→ **Exercise text**

# Ultimate Beginner Setup



## Guest

Hello~
This is my first post here on snowboardingforum.com and I wanted to preface my intentions. My girlfriend of 3 years is a self proclaimed great snowboarder. Up until now I have only been skiing, but I wanted to give snowboarding a try. I was hoping to cash in on the sales that should be taking place at the end of this season? The question I wanted to pose was the following: 

What setup (board, boots, bindings) would be considered respectable for lets say $600-$800? I am 5'10" tall and weigh ~165lbs. I wear a size 10.5 shoe (if that matters). I was hoping to get some responses from those who know and I appreciate the time and energy invested in your responses. Please let me know if I need to provide any additional information for consideration.


----------



## Guest

I heard good things about KIRKWOOD...


----------



## Guest

why would u get an $800 setup when your just starting?

get a package because you can usually get a good deal on them and try snowboarding out first before you go all out.

→ **Data for review**
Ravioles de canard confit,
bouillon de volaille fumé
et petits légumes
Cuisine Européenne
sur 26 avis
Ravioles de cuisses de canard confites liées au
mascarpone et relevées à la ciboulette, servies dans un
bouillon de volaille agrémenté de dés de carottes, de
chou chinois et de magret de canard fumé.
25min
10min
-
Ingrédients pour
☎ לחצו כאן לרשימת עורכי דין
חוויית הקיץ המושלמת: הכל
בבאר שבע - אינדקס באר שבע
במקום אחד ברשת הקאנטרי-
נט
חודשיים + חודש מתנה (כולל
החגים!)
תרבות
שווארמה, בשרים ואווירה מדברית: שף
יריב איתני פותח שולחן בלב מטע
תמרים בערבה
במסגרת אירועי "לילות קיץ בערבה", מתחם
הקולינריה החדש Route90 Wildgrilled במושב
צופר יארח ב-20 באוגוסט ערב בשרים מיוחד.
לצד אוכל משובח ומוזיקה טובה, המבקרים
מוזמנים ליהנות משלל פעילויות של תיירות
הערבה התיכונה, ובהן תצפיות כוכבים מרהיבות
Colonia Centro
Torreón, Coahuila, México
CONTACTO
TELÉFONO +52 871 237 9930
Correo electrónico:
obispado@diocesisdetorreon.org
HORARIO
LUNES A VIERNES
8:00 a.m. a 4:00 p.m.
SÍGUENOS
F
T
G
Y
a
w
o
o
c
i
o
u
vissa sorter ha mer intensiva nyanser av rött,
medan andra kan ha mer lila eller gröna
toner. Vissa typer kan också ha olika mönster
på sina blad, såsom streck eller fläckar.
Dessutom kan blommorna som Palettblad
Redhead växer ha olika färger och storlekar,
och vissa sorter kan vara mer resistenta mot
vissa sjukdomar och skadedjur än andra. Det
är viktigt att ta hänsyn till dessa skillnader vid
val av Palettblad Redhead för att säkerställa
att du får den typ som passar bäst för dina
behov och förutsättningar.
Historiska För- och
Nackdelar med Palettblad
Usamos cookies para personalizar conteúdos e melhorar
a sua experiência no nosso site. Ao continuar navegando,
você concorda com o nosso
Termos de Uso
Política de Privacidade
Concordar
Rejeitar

→ **Job item A**
In the snowboard thread, what price range does the first poster give for a board, boots and bindings?
→ **Job item B**
From the snowboard thread, write out word for word the stretch from "why would u" through "go all out.".
The items have nothing to do with any of this and can be left alone.

→ **Solution A**
$600 to $800.

→ **Solution B**
why would u get an $800 setup when your just starting?

get a package because you can usually get a good deal on them and try snowboarding out first before you go all out.